- [WHAT THIS TASK INVOLVES]:
Pull out each line of the listing that contains the string "ENERGY".

━━ DATA FOR THIS EXERCISE

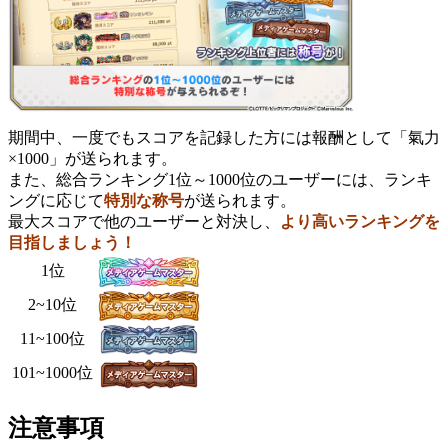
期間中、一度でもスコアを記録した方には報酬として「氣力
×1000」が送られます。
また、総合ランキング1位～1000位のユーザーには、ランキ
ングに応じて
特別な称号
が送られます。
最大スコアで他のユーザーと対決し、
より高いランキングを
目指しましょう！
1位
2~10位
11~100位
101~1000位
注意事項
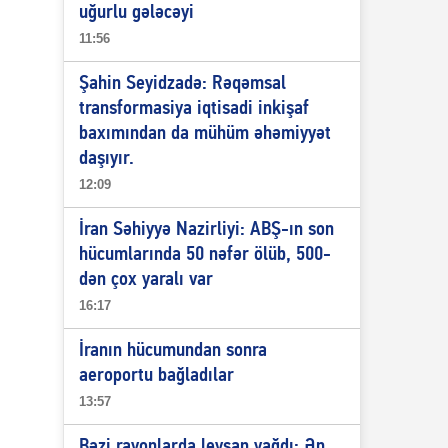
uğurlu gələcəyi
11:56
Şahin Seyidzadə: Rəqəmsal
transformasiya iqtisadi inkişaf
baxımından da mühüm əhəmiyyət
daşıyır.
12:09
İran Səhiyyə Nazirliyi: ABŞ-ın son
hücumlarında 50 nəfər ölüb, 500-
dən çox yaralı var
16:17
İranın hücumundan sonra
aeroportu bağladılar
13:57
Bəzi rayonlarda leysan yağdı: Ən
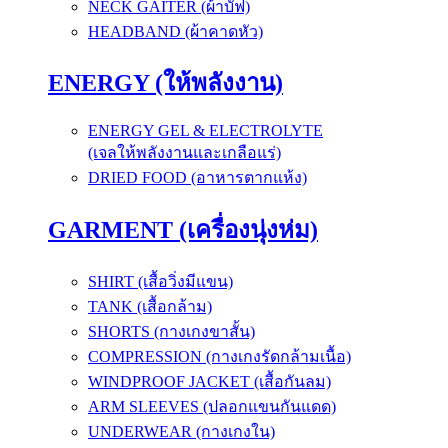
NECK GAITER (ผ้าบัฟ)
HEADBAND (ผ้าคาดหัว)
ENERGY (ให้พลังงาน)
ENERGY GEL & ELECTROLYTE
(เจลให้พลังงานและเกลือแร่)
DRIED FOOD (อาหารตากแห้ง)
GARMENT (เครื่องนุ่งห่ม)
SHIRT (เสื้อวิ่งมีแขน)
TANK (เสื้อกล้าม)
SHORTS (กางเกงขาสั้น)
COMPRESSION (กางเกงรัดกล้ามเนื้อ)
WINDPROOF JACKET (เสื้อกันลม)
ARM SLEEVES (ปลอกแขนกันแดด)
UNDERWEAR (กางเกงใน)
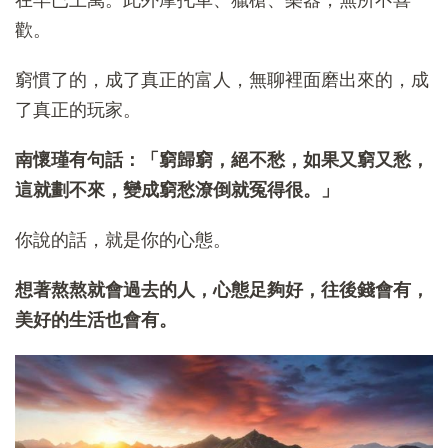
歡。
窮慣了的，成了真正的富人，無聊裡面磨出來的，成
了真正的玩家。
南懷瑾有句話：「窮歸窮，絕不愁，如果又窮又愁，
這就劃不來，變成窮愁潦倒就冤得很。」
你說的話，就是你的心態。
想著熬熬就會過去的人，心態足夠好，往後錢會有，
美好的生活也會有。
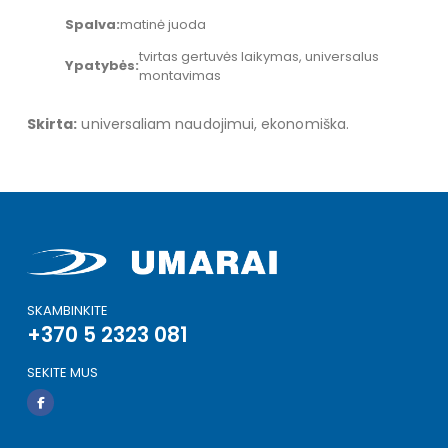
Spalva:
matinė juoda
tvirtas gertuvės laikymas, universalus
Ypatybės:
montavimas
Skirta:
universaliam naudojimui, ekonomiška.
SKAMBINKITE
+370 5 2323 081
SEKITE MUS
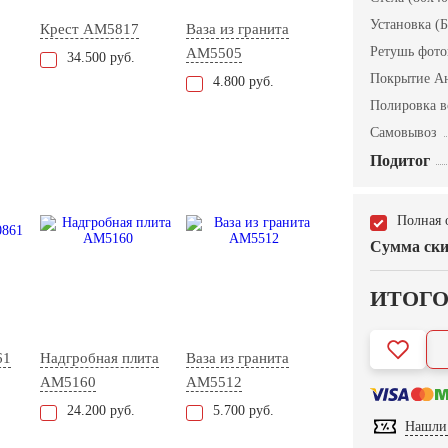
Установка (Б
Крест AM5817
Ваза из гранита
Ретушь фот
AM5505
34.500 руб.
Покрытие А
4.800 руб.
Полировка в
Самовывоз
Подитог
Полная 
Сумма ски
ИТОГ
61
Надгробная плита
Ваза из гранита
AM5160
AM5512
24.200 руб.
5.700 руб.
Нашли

━━━━

- [TASK SOLUTION]:
ENERGY (ให้พลังงาน)
ENERGY GEL & ELECTROLYTE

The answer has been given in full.